A review of congressional
transcripts shows that from 2006 well into Obama's first term, top
administration officials were rarely questioned publicly about the NSA's
data-gathering activities. Instead, the agency's new director, Keith B.
Alexander, was most often pressed about the NSA's growing efforts in
cyberwarfare and security.
It was not until
May 2011, as the Patriot Act again faced another reauthorization, that
the NSA's secret programs began to receive cryptic attention from two
Democratic senators, Ron Wyden of Oregon and Mark Udall of Colorado.

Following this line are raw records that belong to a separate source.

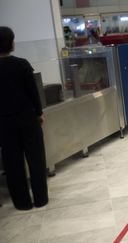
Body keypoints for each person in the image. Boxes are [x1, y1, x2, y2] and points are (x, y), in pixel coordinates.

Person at [0, 26, 49, 210]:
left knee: (12, 162)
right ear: (10, 43)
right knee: (36, 158)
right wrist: (39, 113)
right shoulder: (22, 64)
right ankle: (40, 198)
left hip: (4, 121)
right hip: (27, 117)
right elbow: (33, 92)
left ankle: (22, 202)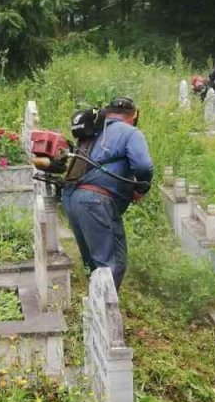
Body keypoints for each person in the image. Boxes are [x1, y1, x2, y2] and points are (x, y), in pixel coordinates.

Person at [61, 97, 155, 290]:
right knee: (111, 266)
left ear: (108, 112)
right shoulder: (131, 132)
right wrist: (140, 188)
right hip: (96, 201)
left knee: (95, 266)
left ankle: (96, 305)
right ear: (134, 115)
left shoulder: (94, 129)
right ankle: (106, 307)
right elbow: (143, 166)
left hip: (73, 199)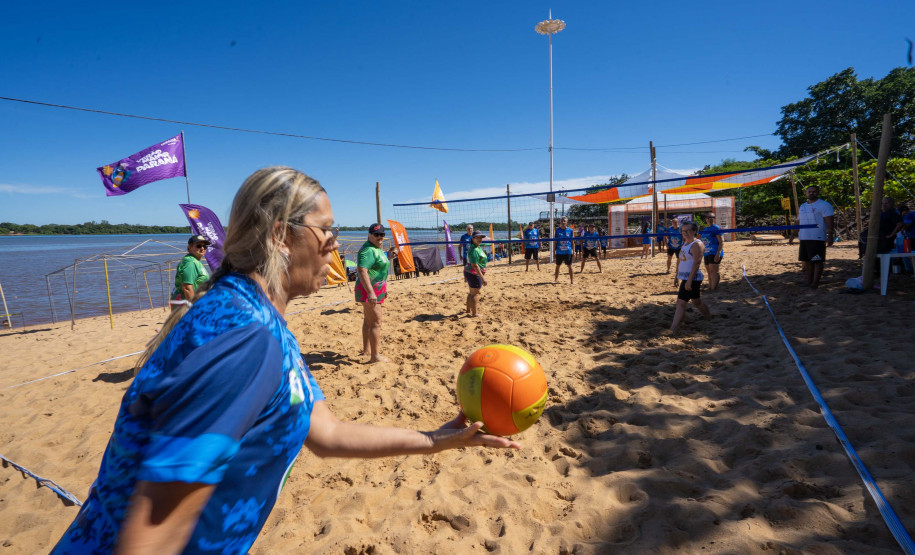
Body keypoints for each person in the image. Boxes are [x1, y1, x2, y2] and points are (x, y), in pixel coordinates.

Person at [52, 167, 519, 555]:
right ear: (280, 235)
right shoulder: (244, 338)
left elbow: (328, 434)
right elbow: (151, 538)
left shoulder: (264, 323)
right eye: (327, 229)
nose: (336, 242)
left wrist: (437, 439)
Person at [670, 221, 712, 332]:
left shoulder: (697, 244)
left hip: (692, 278)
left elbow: (697, 263)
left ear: (694, 231)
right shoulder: (685, 244)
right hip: (685, 277)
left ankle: (673, 328)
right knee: (697, 302)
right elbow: (680, 261)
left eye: (688, 230)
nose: (686, 233)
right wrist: (676, 276)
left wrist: (689, 281)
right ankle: (709, 317)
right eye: (683, 231)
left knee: (680, 303)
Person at [357, 223, 390, 363]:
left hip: (376, 290)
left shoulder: (377, 248)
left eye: (382, 234)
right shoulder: (367, 250)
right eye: (376, 234)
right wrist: (371, 292)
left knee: (368, 321)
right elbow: (362, 271)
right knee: (376, 322)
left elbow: (378, 269)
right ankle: (375, 357)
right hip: (368, 291)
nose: (379, 237)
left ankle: (367, 351)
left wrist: (383, 289)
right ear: (369, 235)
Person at [797, 185, 834, 288]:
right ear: (806, 193)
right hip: (804, 237)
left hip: (817, 237)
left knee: (817, 261)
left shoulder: (824, 205)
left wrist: (830, 235)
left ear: (818, 193)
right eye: (809, 191)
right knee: (807, 261)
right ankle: (809, 281)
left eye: (814, 191)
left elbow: (830, 221)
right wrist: (793, 235)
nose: (811, 193)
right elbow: (799, 221)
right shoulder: (803, 206)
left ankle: (815, 282)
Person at [170, 234, 211, 308]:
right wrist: (193, 308)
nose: (202, 248)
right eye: (198, 246)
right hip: (185, 304)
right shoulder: (190, 262)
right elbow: (187, 288)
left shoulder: (195, 261)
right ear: (190, 247)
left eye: (204, 246)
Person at [464, 230, 489, 316]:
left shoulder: (476, 247)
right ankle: (474, 313)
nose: (479, 239)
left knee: (471, 292)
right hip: (474, 273)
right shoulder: (474, 249)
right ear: (473, 238)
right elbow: (474, 265)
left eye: (480, 237)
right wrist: (483, 278)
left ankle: (468, 310)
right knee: (475, 294)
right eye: (477, 237)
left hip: (470, 272)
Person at [700, 213, 724, 292]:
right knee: (709, 271)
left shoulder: (716, 228)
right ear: (706, 219)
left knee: (714, 271)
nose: (710, 219)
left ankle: (713, 289)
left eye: (712, 217)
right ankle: (710, 287)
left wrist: (718, 253)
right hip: (706, 252)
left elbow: (721, 242)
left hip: (714, 252)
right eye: (709, 217)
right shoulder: (705, 229)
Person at [553, 217, 575, 284]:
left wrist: (573, 251)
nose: (563, 222)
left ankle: (572, 281)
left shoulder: (570, 230)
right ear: (560, 222)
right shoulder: (557, 231)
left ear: (566, 222)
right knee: (557, 266)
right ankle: (556, 280)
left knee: (569, 266)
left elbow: (572, 242)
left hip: (568, 251)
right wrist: (554, 252)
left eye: (564, 221)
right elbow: (555, 242)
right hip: (559, 252)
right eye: (562, 221)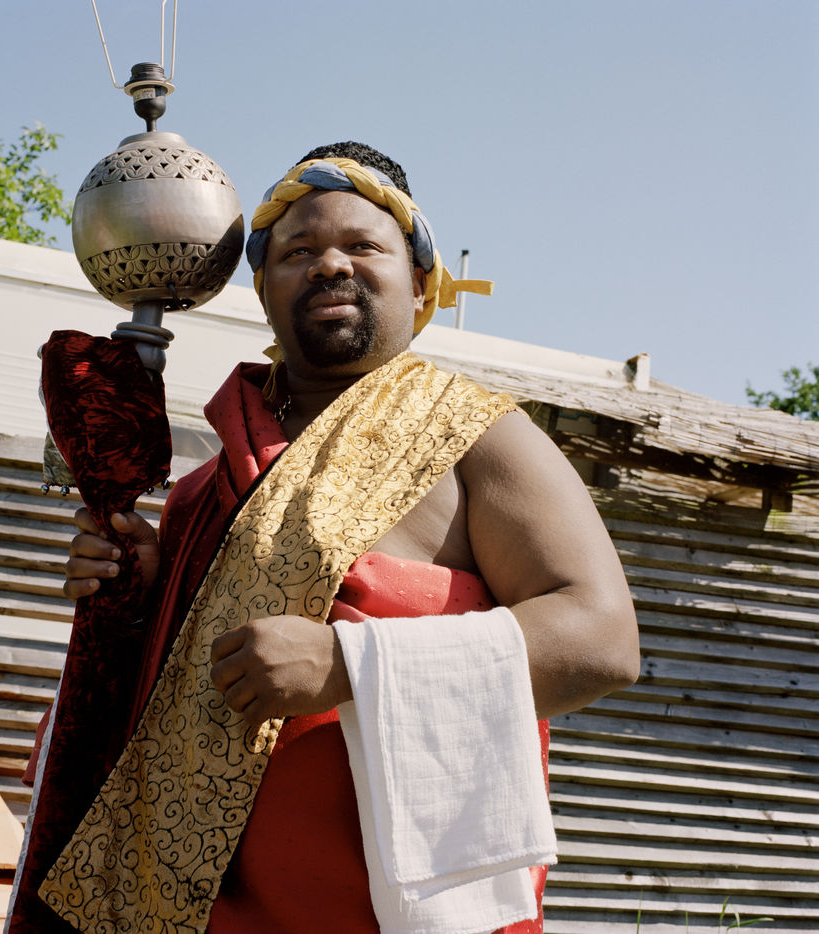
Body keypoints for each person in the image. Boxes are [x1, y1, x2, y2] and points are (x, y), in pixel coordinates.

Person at [49, 141, 640, 933]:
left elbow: (603, 639)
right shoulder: (202, 485)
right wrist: (140, 598)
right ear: (262, 289)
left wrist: (347, 664)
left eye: (364, 245)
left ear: (421, 282)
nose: (330, 264)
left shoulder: (477, 437)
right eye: (298, 251)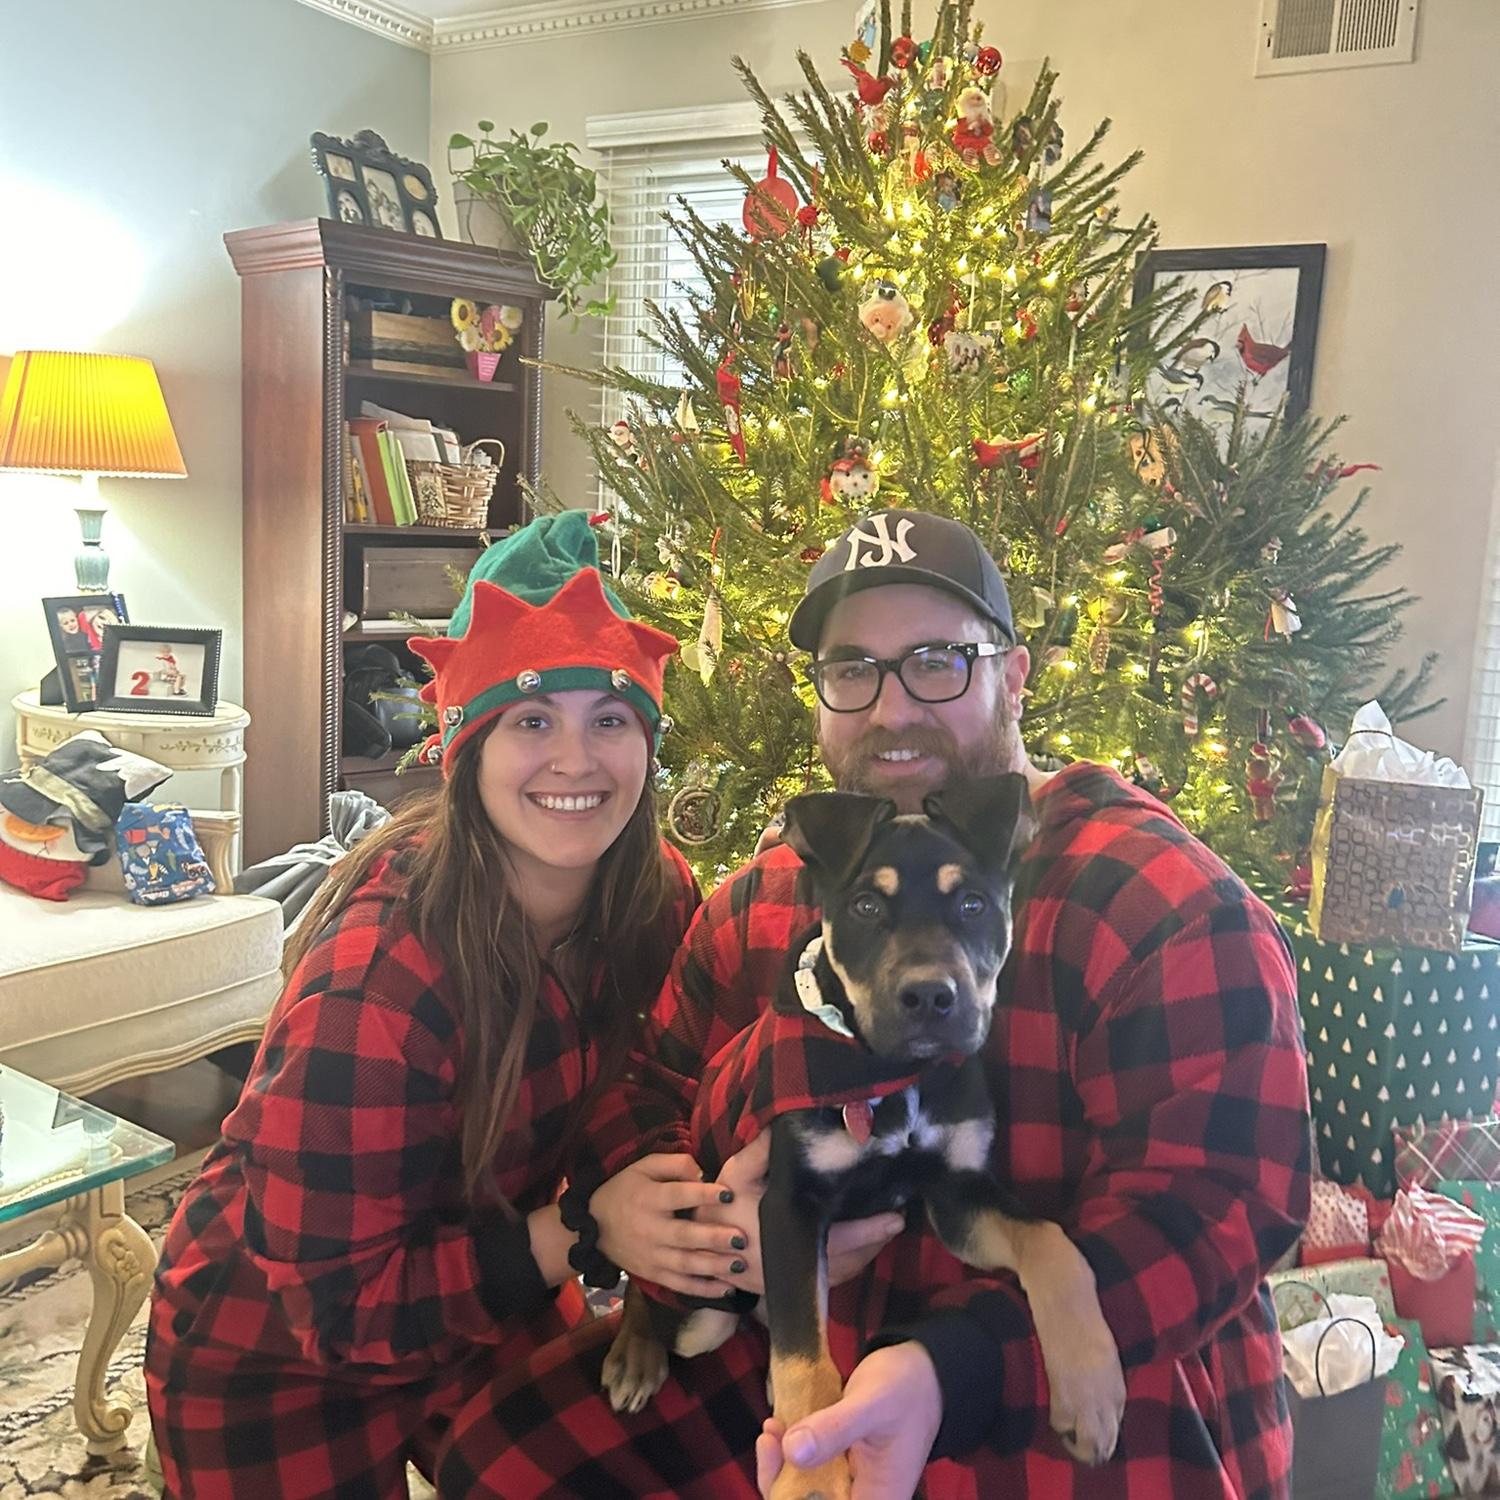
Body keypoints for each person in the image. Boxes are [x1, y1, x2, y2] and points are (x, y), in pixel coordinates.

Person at [436, 508, 1313, 1500]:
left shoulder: (1158, 904)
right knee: (507, 1458)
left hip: (1060, 1392)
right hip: (809, 1349)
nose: (892, 710)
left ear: (1015, 676)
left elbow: (1222, 1208)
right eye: (853, 670)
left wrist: (956, 1365)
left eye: (937, 662)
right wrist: (707, 1232)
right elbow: (646, 1086)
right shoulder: (766, 899)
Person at [145, 512, 755, 1498]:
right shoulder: (382, 976)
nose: (577, 761)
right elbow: (339, 1313)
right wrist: (585, 1228)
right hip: (281, 1350)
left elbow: (648, 1088)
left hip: (492, 1286)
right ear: (468, 747)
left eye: (609, 719)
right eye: (532, 721)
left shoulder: (657, 900)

Hobbled by the classified nature of the secret programs, the two
senators offered up only guarded warnings.
"When
the American people find out how their government has secretly
interpreted the Patriot Act, they will be stunned and they will be
angry," Wyden said during a floor speech in May 2011. He added: "Many
members of Congress have no idea how the law is being secretly
interpreted by the executive branch, because that interpretation is
classified."
Still hamstrung by the programs'
security classification in 2013, Wyden pressed National Intelligence
Director James Clapper at a Senate Intelligence Committee hearing in
March about the NSA. "Does the NSA collect any type of data at all on
millions or hundreds of millions of Americans?" he asked.
"No,
sir," Clapper replied. He added: "Not wittingly. There are cases where
they could inadvertently perhaps collect but not wittingly."
This
week, after the new revelations about the NSA's massive data haul,
Clapper acknowledged the existence of both of the agency's secret
operations and denounced the media disclosures as "reprehensible."
When
contacted by the National Journal about his earlier exchange with
Wyden, Clapper stood by his earlier comments denying that the NSA is
collecting massive troves of data.
"What I said was, the NSA does not voyeuristically pore through U.S. citizens' emails," Clapper said. "I stand by that."